Closed hoehrmann closed 4 years ago

hoehrmann commented 5 years ago

The documentation for flatten and unflatten should point out that JSON pointers as per RFC 6901 do not distinguish between arrays, and objects with number-ish strings as keys. There should also be a note about how unflatten decides whether to make an array or an object (e.g., it might just look at the first pointer, it might look at all of them, what happens for path elements like 1.0, 010, or 1E1).

json x = json::object({
  {"0", json::object({{"1", "2"}})},
  {"9", json::object({{"3", "4"}})},
});

is actually

{"0":{"1":"2"},"9":{"3":"4"}}

flattens to

{"/0/1":"2","/9/3":"4"}

and that unflattens to

[{"1":"2"},null,null,null,null,null,null,null,null,{"3":"4"}]
nlohmann commented 5 years ago

Good point! This should go into the documentation.
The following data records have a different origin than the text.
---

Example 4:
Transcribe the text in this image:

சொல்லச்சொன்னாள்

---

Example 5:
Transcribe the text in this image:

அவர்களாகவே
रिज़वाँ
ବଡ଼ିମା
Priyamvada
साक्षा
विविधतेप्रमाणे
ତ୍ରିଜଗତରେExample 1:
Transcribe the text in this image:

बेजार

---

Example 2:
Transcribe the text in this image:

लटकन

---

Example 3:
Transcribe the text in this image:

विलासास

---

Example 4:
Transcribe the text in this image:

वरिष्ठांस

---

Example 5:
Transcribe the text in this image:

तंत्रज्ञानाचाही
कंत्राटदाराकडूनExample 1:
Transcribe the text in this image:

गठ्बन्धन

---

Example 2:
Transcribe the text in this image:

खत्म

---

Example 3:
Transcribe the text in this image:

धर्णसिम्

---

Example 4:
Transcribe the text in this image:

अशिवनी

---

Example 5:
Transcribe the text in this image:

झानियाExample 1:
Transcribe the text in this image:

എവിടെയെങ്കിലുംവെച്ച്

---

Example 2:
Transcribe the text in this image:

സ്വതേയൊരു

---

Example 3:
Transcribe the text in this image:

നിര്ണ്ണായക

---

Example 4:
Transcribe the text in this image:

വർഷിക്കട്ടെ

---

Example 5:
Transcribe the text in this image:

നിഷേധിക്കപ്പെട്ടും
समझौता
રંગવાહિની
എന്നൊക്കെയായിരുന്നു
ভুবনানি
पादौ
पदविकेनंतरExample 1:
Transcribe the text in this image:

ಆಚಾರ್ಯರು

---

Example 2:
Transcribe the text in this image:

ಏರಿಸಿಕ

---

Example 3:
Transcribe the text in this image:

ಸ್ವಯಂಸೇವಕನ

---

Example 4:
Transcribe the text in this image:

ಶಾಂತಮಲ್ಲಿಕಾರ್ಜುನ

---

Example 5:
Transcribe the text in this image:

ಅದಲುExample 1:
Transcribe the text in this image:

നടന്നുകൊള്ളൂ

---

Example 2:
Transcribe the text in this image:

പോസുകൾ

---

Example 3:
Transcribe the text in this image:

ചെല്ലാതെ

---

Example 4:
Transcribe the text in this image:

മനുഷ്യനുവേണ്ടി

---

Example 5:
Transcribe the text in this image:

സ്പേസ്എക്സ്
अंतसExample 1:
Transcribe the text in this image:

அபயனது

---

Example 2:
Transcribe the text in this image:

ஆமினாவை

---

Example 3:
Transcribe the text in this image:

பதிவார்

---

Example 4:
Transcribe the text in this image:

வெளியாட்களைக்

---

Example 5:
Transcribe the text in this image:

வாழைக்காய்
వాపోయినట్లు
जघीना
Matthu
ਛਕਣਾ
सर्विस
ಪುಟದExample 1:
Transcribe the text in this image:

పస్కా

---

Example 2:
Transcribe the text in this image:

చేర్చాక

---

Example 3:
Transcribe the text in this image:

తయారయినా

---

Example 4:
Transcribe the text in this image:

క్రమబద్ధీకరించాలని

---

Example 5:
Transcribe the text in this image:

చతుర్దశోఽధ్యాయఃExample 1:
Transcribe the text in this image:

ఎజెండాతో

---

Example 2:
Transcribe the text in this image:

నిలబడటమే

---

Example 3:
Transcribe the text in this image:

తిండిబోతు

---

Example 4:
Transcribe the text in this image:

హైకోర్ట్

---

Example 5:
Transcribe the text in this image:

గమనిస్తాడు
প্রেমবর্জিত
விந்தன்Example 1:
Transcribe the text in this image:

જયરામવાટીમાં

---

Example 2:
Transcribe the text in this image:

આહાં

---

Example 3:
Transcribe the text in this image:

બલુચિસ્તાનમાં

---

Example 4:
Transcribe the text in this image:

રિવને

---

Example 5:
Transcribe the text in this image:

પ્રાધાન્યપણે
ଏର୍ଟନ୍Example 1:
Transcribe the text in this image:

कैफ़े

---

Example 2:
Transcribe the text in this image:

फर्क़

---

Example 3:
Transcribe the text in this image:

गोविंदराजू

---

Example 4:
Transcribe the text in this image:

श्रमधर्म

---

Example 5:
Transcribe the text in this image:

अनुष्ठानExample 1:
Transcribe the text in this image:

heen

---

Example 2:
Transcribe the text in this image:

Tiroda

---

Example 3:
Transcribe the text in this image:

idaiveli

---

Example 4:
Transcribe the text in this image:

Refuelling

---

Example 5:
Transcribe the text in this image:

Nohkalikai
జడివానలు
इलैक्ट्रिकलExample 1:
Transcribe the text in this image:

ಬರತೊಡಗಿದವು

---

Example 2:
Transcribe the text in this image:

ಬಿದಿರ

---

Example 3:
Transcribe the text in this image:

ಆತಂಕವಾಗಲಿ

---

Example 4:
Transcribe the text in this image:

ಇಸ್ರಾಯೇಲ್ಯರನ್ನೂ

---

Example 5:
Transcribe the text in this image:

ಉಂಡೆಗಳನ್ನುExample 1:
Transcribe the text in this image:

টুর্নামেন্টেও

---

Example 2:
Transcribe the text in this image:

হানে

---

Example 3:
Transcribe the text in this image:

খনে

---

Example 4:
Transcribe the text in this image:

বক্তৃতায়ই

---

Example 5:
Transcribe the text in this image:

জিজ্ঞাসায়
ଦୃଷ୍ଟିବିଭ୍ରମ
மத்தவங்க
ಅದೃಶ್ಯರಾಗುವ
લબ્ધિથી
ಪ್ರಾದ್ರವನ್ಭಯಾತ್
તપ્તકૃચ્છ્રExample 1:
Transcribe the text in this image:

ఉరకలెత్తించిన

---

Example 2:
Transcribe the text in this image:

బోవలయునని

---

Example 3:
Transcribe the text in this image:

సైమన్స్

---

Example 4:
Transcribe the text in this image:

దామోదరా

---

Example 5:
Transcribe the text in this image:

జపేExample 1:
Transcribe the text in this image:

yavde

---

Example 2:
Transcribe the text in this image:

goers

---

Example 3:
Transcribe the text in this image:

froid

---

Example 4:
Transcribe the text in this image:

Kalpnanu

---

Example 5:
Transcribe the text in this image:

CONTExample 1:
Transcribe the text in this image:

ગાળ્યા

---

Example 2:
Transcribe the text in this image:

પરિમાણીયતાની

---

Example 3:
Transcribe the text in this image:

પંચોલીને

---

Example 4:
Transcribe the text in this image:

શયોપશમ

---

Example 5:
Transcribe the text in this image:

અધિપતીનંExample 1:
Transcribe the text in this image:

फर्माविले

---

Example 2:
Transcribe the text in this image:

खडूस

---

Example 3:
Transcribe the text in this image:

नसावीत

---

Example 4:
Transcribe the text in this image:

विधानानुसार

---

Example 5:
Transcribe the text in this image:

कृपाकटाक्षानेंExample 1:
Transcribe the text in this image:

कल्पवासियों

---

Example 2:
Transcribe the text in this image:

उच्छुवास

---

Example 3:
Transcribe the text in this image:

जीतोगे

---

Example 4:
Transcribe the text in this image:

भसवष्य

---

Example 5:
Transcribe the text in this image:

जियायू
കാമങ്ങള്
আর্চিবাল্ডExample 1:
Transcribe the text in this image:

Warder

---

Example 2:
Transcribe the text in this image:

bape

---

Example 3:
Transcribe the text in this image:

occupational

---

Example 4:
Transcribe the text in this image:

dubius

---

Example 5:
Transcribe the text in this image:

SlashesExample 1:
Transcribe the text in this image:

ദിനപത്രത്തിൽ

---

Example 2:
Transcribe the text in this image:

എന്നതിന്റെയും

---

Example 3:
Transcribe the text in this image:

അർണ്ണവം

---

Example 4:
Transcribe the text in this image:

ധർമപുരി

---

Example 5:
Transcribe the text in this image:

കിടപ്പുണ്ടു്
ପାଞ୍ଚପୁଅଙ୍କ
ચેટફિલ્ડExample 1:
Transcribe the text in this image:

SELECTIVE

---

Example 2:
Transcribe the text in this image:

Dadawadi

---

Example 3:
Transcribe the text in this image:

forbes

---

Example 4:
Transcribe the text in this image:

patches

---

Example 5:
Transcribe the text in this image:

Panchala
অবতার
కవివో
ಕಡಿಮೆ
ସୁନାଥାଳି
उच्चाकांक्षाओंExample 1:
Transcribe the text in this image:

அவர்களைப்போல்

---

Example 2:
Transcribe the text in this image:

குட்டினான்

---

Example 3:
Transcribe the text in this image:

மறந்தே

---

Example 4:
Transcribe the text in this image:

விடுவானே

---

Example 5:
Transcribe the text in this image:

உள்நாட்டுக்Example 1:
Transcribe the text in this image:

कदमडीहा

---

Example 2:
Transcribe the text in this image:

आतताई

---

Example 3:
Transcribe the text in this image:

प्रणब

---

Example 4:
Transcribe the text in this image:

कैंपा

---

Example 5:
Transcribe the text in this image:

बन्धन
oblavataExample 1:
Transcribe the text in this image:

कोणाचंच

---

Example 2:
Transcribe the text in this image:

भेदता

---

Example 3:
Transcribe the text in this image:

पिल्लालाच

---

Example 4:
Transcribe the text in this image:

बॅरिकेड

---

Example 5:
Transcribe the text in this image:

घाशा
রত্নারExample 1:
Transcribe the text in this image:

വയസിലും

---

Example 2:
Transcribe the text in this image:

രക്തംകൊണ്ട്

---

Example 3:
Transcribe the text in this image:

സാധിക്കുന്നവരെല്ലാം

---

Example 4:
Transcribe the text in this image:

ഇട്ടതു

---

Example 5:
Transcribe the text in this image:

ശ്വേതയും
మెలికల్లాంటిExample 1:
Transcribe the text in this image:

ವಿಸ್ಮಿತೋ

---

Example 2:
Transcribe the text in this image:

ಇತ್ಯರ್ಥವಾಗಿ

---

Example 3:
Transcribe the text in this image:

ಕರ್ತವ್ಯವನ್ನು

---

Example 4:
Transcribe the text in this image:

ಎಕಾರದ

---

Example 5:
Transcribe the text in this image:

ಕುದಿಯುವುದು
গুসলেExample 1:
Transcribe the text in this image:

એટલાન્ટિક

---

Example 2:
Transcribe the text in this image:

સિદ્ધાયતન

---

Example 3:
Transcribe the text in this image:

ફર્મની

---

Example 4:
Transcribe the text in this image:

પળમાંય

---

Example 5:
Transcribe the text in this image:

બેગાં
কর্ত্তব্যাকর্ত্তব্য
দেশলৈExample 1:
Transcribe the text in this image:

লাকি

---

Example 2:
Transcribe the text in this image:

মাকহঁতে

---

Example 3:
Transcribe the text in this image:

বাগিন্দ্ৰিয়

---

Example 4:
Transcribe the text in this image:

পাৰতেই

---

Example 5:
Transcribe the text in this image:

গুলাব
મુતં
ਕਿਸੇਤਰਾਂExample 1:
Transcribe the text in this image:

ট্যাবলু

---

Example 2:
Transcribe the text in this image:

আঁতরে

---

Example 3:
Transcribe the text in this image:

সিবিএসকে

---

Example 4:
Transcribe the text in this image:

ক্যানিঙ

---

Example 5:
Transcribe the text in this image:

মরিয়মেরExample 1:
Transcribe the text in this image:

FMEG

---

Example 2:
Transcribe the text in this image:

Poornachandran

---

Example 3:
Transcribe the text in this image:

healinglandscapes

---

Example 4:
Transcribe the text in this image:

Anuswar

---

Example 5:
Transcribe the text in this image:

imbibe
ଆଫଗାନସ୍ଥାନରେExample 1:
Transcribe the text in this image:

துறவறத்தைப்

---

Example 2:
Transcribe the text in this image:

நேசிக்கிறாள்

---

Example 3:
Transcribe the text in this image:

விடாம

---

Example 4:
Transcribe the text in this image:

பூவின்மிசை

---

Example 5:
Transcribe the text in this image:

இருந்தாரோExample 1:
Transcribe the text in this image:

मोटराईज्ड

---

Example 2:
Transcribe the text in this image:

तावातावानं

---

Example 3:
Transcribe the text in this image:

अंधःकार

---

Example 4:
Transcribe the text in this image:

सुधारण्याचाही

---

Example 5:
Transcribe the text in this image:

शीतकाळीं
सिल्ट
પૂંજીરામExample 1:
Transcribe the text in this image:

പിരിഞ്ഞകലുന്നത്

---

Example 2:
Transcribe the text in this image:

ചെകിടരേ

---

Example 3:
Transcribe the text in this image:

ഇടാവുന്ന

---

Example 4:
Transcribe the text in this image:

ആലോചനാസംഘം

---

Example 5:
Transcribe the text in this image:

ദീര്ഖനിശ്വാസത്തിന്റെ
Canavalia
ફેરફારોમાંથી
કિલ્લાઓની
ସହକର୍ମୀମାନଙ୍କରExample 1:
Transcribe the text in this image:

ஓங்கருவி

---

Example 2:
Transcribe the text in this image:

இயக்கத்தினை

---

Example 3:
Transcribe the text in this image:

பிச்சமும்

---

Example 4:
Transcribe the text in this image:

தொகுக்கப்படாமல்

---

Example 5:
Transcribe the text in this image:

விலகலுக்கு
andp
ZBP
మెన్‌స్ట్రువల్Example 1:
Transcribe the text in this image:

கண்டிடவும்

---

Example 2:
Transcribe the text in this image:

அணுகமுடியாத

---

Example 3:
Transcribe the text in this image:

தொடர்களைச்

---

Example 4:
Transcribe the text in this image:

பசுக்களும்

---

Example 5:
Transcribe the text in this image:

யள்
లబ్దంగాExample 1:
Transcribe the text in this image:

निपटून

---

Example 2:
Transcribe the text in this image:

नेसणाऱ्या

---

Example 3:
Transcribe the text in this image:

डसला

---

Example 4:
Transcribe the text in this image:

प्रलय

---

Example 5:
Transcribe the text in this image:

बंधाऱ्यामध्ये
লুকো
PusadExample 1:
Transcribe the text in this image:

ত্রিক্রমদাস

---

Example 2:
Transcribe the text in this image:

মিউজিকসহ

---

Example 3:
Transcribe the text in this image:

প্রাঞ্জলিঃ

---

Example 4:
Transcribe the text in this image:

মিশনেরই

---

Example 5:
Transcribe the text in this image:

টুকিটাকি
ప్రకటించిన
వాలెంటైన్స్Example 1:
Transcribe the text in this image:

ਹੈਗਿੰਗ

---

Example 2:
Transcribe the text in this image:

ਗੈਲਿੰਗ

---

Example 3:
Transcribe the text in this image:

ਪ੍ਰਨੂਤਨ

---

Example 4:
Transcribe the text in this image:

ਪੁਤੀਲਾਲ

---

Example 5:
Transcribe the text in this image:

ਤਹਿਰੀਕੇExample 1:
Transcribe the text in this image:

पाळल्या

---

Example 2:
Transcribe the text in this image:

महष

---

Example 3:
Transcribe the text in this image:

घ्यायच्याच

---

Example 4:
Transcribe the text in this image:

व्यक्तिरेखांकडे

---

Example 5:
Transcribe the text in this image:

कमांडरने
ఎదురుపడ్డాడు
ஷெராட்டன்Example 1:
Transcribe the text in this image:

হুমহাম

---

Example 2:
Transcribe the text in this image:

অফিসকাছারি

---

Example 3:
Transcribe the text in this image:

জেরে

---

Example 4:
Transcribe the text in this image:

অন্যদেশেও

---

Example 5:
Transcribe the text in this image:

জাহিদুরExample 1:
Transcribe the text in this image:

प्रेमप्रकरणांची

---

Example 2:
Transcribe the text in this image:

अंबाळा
stale[bot] commented 5 years ago

This issue has been automatically marked as stale because it has not had recent activity. It will be closed if no further activity occurs. Thank you for your contributions.

levinandrew commented 5 years ago

I think it would be helpful if there was a way to override the unflatten() behavior so that it didn't treat "0", "1", and "2" as list indices. In my application I actually want to use incrementing values from 0 as keys, and the automatic conversion to lists here makes unflatten() unusable for me

    // create JSON value
    json j_flattened =
    {
        {"/answer/everything", 42},
        {"/list/0", 1},
        {"/list/1", 0},
        {"/list/2", 2},
        {"/name", "Niels"},
    };

    // call unflatten()
    std::cout << std::setw(4) << j_flattened.unflatten() << '\n';

output:

{
    "answer": {
        "everything": 42
    },
    "list": [
        1,
        0,
        2
    ],
    "name": "Niels"
}
nlohmann commented 5 years ago

As the flatten and in particular the unflatten function are not really standardized, one could think about adding a parameter to not interpret numbers as strings.

stale[bot] commented 4 years ago

This issue has been automatically marked as stale because it has not had recent activity. It will be closed if no further activity occurs. Thank you for your contributions.